[Data records]
__________
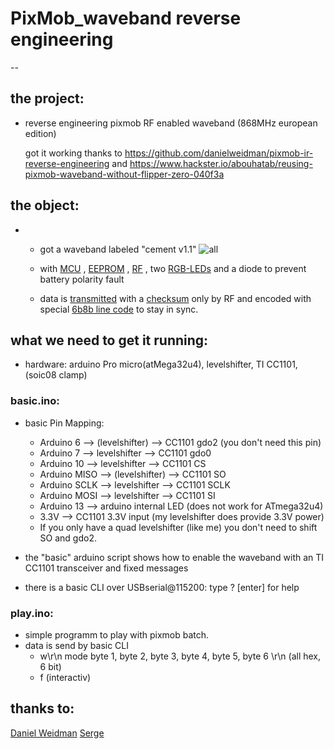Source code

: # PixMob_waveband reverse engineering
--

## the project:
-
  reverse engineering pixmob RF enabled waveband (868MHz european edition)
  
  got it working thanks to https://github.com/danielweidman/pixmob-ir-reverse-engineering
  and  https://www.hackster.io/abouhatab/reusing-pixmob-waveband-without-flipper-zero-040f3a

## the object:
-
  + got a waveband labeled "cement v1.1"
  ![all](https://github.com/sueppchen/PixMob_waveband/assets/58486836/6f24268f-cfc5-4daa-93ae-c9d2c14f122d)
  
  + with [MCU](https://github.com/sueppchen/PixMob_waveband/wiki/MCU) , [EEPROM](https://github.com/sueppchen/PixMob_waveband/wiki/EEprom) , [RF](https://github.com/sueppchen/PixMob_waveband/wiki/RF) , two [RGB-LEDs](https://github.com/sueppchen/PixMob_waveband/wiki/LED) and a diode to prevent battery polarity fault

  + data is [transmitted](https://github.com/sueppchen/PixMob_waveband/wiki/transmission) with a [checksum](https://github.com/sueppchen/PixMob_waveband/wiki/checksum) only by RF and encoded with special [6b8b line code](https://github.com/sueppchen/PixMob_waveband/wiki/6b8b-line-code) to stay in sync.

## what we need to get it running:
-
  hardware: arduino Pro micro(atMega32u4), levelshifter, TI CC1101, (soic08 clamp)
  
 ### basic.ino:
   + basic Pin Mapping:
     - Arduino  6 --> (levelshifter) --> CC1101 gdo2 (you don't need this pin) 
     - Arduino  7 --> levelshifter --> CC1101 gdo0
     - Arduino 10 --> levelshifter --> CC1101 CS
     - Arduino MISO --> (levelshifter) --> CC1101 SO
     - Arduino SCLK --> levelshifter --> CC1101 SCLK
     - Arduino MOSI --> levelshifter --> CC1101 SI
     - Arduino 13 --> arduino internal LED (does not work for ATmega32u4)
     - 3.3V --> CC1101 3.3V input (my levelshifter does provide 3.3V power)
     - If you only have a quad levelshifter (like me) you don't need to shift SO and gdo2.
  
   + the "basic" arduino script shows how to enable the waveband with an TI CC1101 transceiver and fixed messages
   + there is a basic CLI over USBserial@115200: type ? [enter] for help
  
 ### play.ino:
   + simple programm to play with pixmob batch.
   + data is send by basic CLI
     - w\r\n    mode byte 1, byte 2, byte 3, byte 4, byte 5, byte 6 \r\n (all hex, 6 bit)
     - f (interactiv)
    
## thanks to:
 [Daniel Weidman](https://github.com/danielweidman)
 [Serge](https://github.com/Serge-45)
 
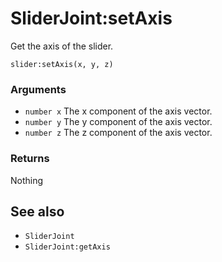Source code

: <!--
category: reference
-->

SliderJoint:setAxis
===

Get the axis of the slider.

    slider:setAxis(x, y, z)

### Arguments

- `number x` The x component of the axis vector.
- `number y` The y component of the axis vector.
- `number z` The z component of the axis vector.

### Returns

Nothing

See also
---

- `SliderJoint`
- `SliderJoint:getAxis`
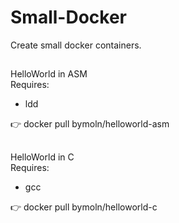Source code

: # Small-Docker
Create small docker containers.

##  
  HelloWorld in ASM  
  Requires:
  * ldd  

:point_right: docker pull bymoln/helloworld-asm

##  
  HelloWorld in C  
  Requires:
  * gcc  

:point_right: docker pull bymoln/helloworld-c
__________
Output the source text of every record line for line without any changes, and leave out the pictures.

Source code

: # PixMob_waveband reverse engineering
--

## the project:
-
  reverse engineering pixmob RF enabled waveband (868MHz european edition)
  
  got it working thanks to https://github.com/danielweidman/pixmob-ir-reverse-engineering
  and  https://www.hackster.io/abouhatab/reusing-pixmob-waveband-without-flipper-zero-040f3a

## the object:
-
  + got a waveband labeled "cement v1.1"
  ![all](https://github.com/sueppchen/PixMob_waveband/assets/58486836/6f24268f-cfc5-4daa-93ae-c9d2c14f122d)
  
  + with [MCU](https://github.com/sueppchen/PixMob_waveband/wiki/MCU) , [EEPROM](https://github.com/sueppchen/PixMob_waveband/wiki/EEprom) , [RF](https://github.com/sueppchen/PixMob_waveband/wiki/RF) , two [RGB-LEDs](https://github.com/sueppchen/PixMob_waveband/wiki/LED) and a diode to prevent battery polarity fault

  + data is [transmitted](https://github.com/sueppchen/PixMob_waveband/wiki/transmission) with a [checksum](https://github.com/sueppchen/PixMob_waveband/wiki/checksum) only by RF and encoded with special [6b8b line code](https://github.com/sueppchen/PixMob_waveband/wiki/6b8b-line-code) to stay in sync.

## what we need to get it running:
-
  hardware: arduino Pro micro(atMega32u4), levelshifter, TI CC1101, (soic08 clamp)
  
 ### basic.ino:
   + basic Pin Mapping:
     - Arduino  6 --> (levelshifter) --> CC1101 gdo2 (you don't need this pin) 
     - Arduino  7 --> levelshifter --> CC1101 gdo0
     - Arduino 10 --> levelshifter --> CC1101 CS
     - Arduino MISO --> (levelshifter) --> CC1101 SO
     - Arduino SCLK --> levelshifter --> CC1101 SCLK
     - Arduino MOSI --> levelshifter --> CC1101 SI
     - Arduino 13 --> arduino internal LED (does not work for ATmega32u4)
     - 3.3V --> CC1101 3.3V input (my levelshifter does provide 3.3V power)
     - If you only have a quad levelshifter (like me) you don't need to shift SO and gdo2.
  
   + the "basic" arduino script shows how to enable the waveband with an TI CC1101 transceiver and fixed messages
   + there is a basic CLI over USBserial@115200: type ? [enter] for help
  
 ### play.ino:
   + simple programm to play with pixmob batch.
   + data is send by basic CLI
     - w\r\n    mode byte 1, byte 2, byte 3, byte 4, byte 5, byte 6 \r\n (all hex, 6 bit)
     - f (interactiv)
    
## thanks to:
 [Daniel Weidman](https://github.com/danielweidman)
 [Serge](https://github.com/Serge-45)
 
Source code

: <!--
category: reference
-->

SliderJoint:setAxis
===

Get the axis of the slider.

    slider:setAxis(x, y, z)

### Arguments

- `number x` The x component of the axis vector.
- `number y` The y component of the axis vector.
- `number z` The z component of the axis vector.

### Returns

Nothing

See also
---

- `SliderJoint`
- `SliderJoint:getAxis`
Source code

: # Small-Docker
Create small docker containers.

##  
  HelloWorld in ASM  
  Requires:
  * ldd  

:point_right: docker pull bymoln/helloworld-asm

##  
  HelloWorld in C  
  Requires:
  * gcc  

:point_right: docker pull bymoln/helloworld-c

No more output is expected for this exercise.